Steady adoption of the blue recycling bins is helping the hospital on its way to its 2012 target of 40 per cent recycling. Meanwhile, a good relationship between the waste team and housekeeping is helping to identify areas where more recycling bins can be placed and also areas of non compliance.
By educating staff through waste awareness sessions, leaflets and training, participation and engagement have increased across all departments. Armstrong adds: “Women’s services have been a key success for us. Across 15 departments, we’ve removed around 200 black bag bins and replaced them with the bycycler. Key to achieving this level of engagement has been a passionate recycling champion who has helped change behaviour on the ground and encouraged people to put recycling first.

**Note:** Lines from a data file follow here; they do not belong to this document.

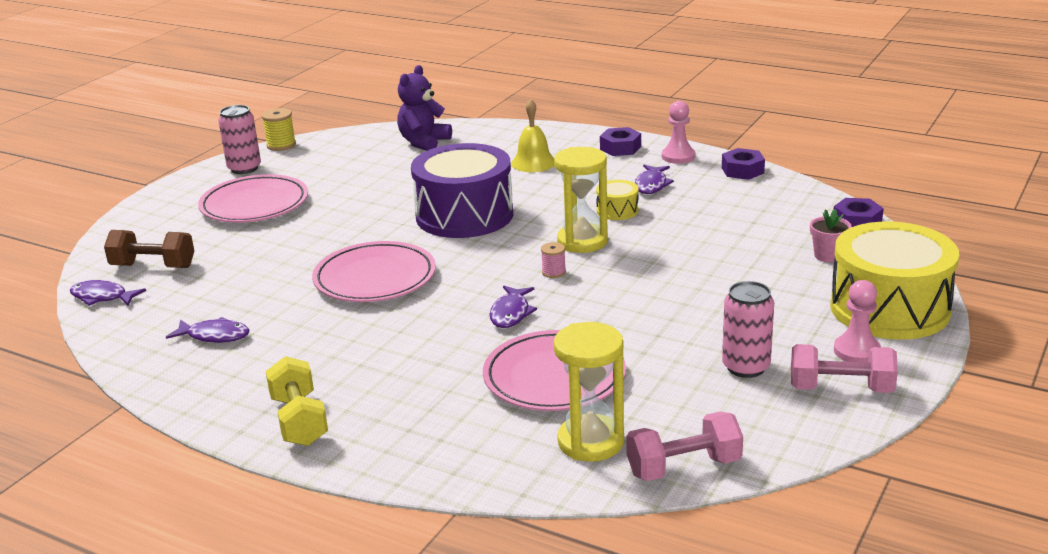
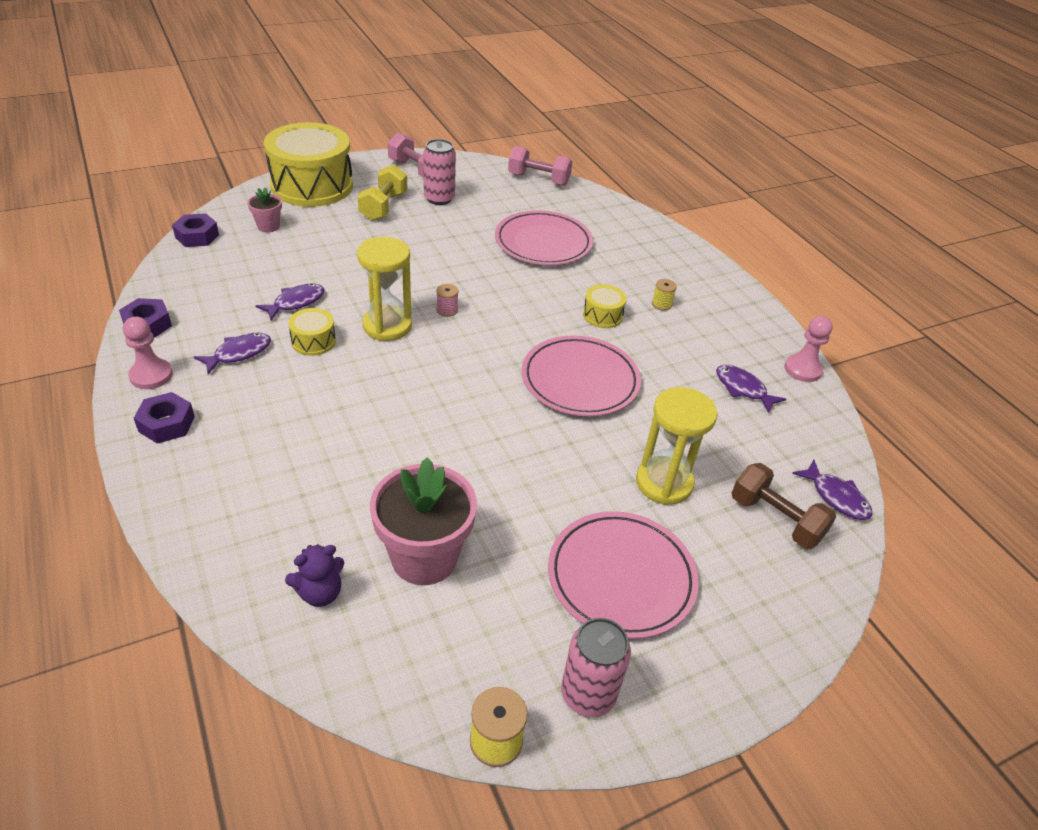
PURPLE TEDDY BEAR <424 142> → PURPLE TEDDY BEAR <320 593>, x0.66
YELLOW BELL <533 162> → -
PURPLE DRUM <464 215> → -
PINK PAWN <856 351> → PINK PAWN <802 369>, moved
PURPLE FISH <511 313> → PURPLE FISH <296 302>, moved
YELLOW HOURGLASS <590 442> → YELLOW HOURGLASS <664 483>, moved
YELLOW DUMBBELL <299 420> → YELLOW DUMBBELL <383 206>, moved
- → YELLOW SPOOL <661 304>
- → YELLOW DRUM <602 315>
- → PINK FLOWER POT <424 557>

“However, we also encounter, and overcome, resistance; a lot of it can be solved by education. For instance, at a recent waste awareness day on more than one occasion staff said to us that the segregated recycling actually ended up in landfill, which is categorically not the case. In a hospital with over 12,000 staff ensuring a good level of understanding is a difficult task to achieve and there are inevitable misunderstandings and urban myths about our recycling processes,” Armstrong explains.
When it comes to furniture, the waste team has achieved hospital-wide behavioural change. Indeed, no department is able to order new furniture without first consulting with the waste team and its furniture reuse scheme is in high demand. “We’ve been pleasantly surprised by how the furniture reuse scheme has been embraced across the trust. We take all unwanted furniture and find it a new home. Often demand outstrips supply, especially when it comes to chairs, but even with items that are broken beyond repair we salvage the usable parts – like wheels – and reuse them to fix other items.” It is believed that this scheme has saved the trust in excess of £60,000.
Clinical waste
Changes in staff behaviour when it comes to waste have improved recycling rates and had an important impact on the amount of clinical waste Guy’s & St Thomas’ produces.

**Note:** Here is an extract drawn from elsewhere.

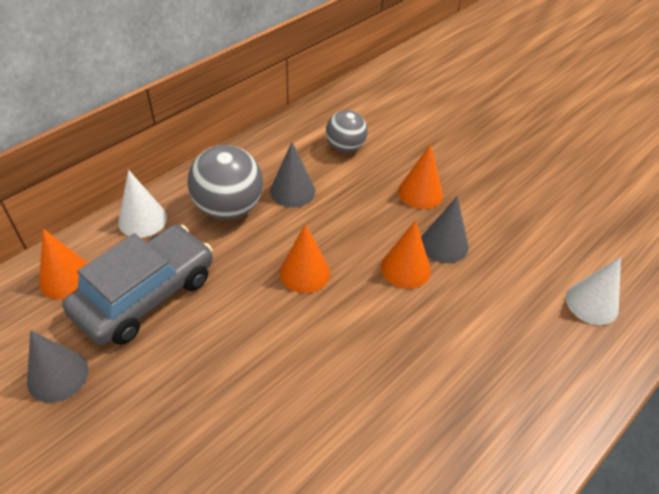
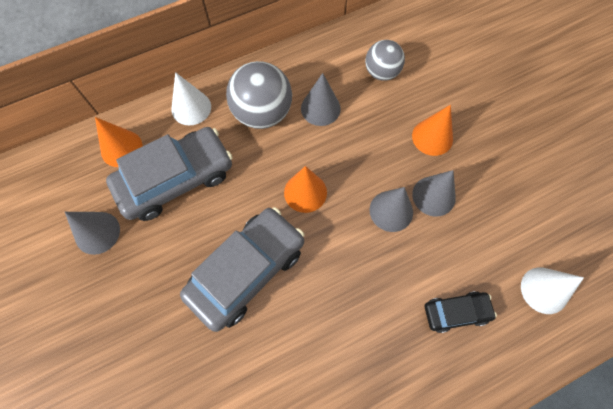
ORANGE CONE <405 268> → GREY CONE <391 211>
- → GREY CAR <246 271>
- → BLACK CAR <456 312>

Through more stringent waste segregation, clinical waste levels have dropped significantly giving further evidence to the Royal College of Nursing’s estimates that between 40 to 50 per cent of waste ending up in clinical waste bags is domestic waste that doesn’t need such stringent treatment. In the first half of 2011, clinical waste sent for incineration – the most costly – and carbon intensive - of disposal options – fell by 48 per cent, despite an increase in the amount of overall clinical waste produced by the hospitals, while recycling increased by 34 per cent compared to same period in 2010.

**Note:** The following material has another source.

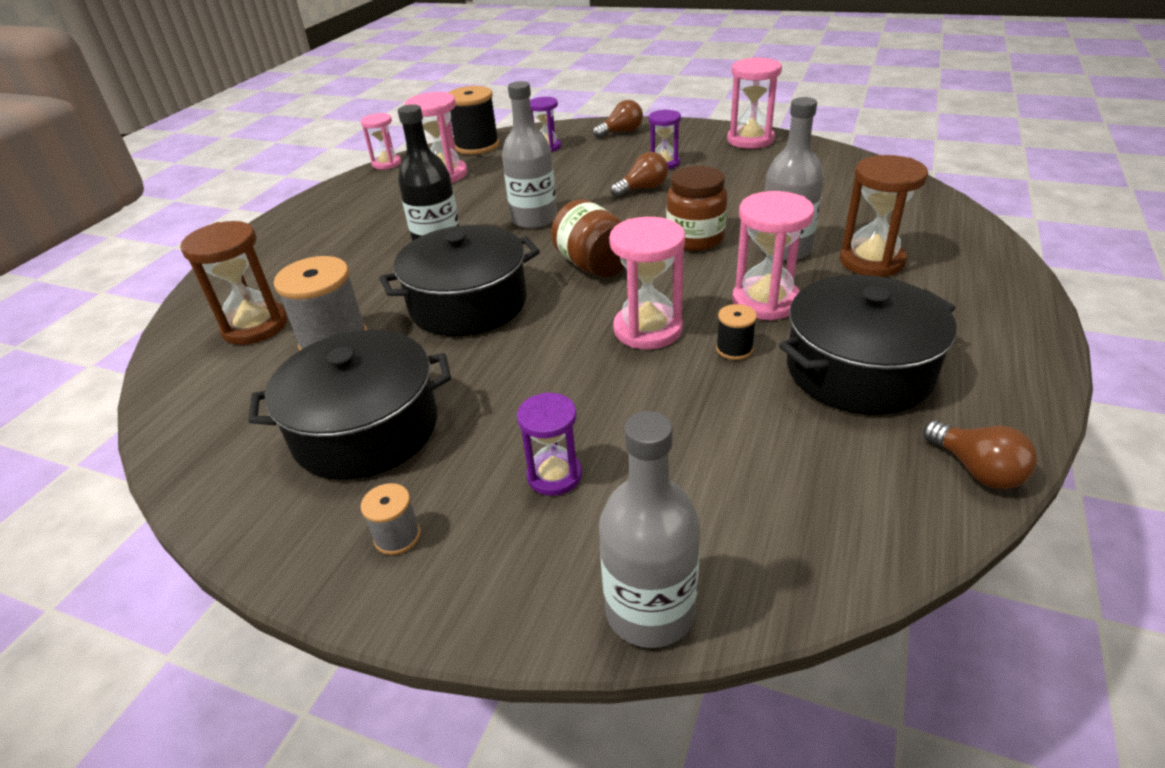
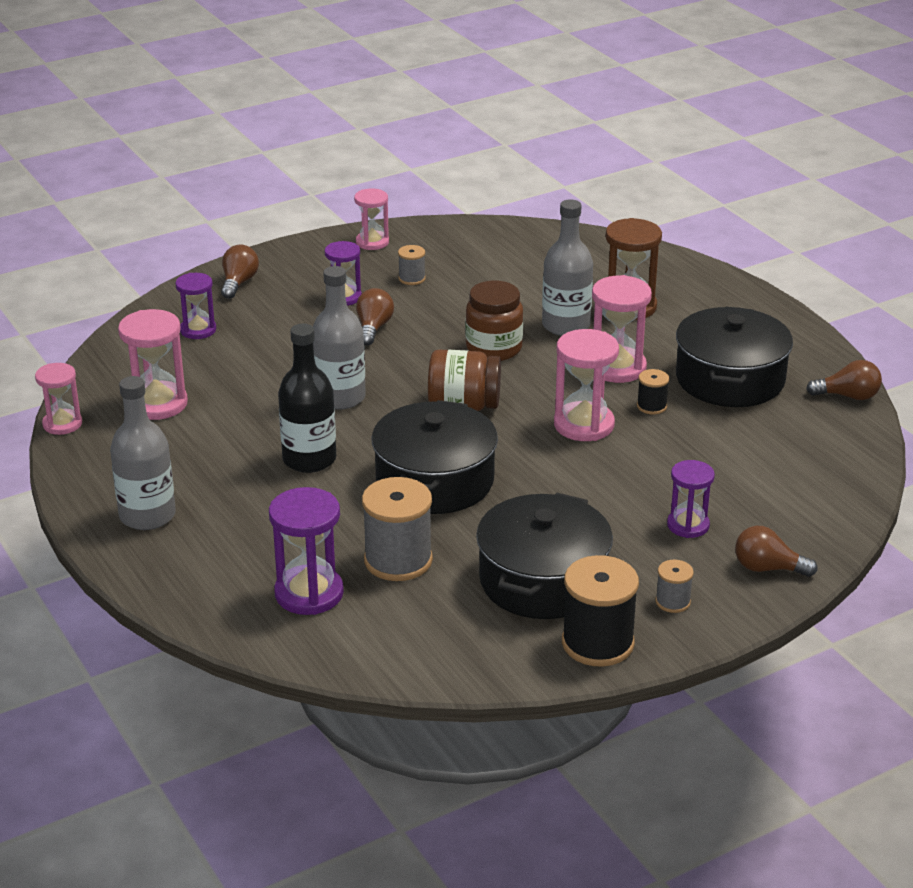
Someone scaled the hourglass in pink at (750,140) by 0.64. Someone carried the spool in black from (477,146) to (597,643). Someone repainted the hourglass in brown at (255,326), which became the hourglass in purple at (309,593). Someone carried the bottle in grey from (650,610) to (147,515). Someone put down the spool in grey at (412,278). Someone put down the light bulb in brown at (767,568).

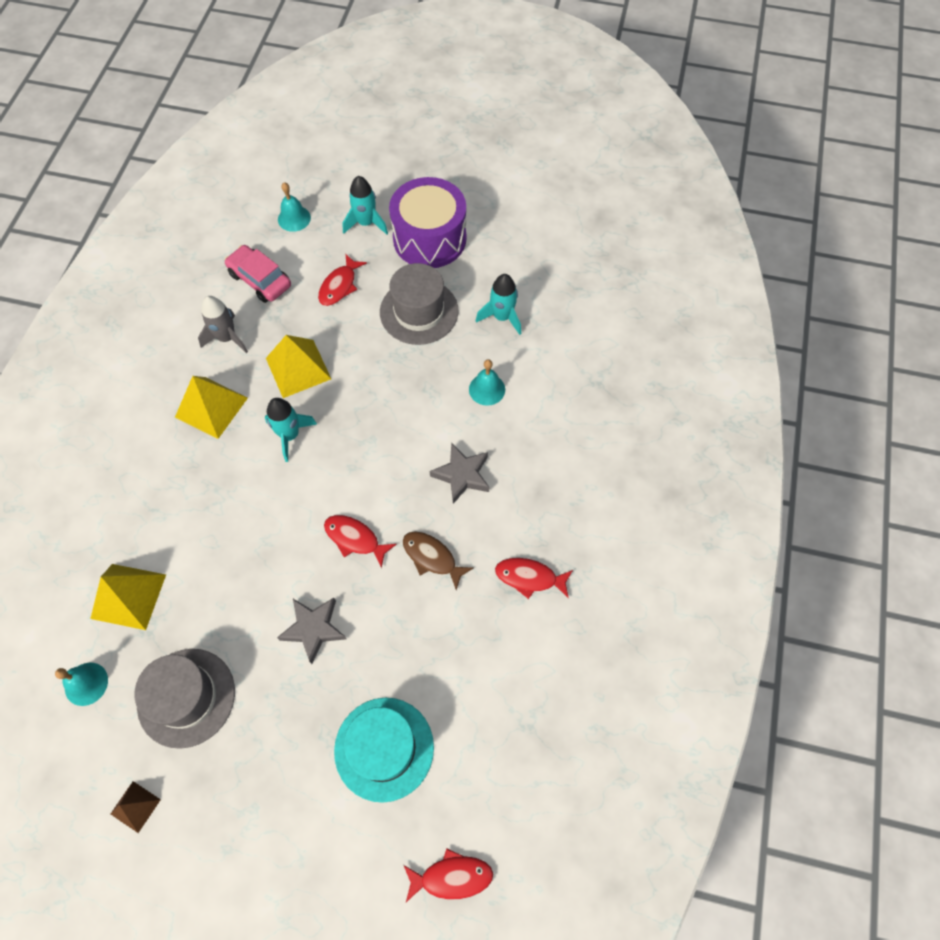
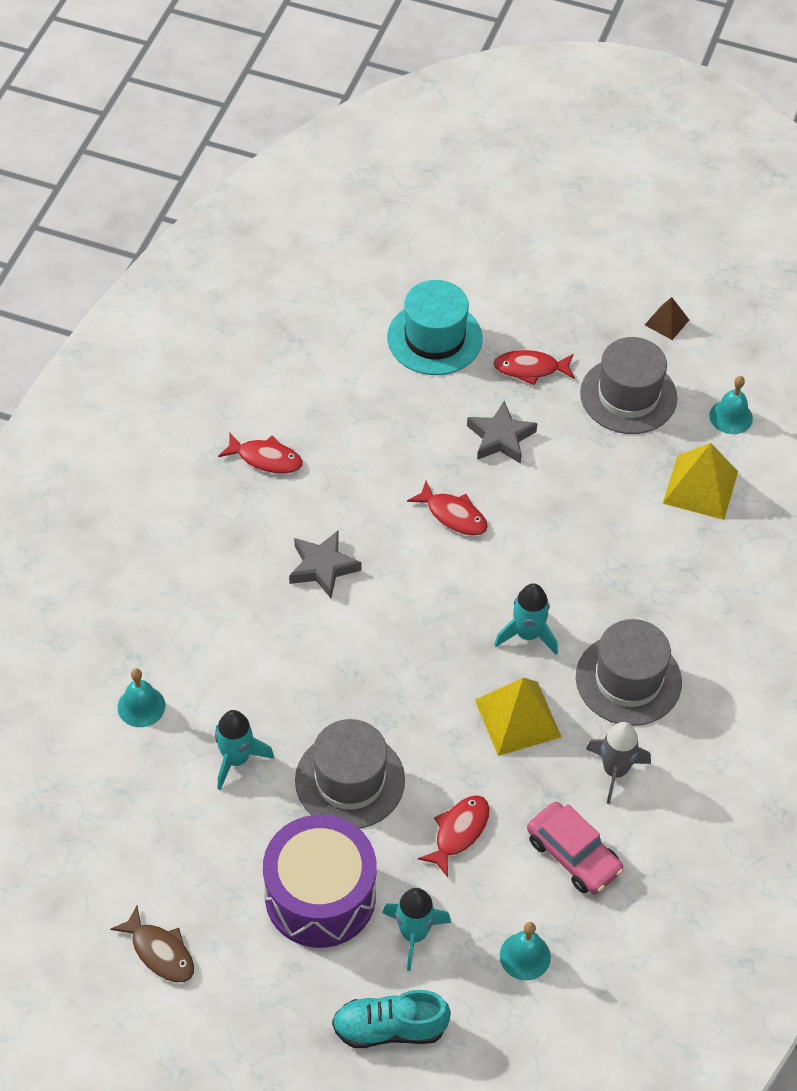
Someone carried the bell in turquoise from (487,389) to (141,706). Someone swapped the pyramid in yellow at (211,407) for the hat in grey at (628,679). Someone carried the fish in brown from (432,557) to (160,952). Someone carried the fish in red from (452,877) to (530,369). Someone put down the shoe in turquoise at (389,1028).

Armstrong adds: “We’re delighted with the achievements we’ve made to date. However, we’re not sitting back on our laurels. Looking towards 2012 we are focusing on segregating out offensive waste from clinical streams”.
Offensive waste has recently been re-categorised to enable its disposal to deep landfill or through waste to energy processes as it has minimal infection risk compared to clinical waste. However, infection control will err on the side of caution to eliminate all risk. Therefore, Armstrong and the team will be identifying departments where the offensive waste can be easily separated – for example special care baby units. This has already been rolled out to the Trust’s mobile endoscopy unit where all waste is suitable for the offensive stream.
However, the team recognises that there will be limitations and for some departments – such as ward areas – it may be safer from an infection control perspective to treat all waste as clinical.
The dedication of the team and all Guy’s & St Thomas’ staff has made a significant difference in transforming the environmental credentials of one of the busiest hospitals in the world. The achievements and practices that have been developed here are, like their medical results, setting the benchmark for UK healthcare providers.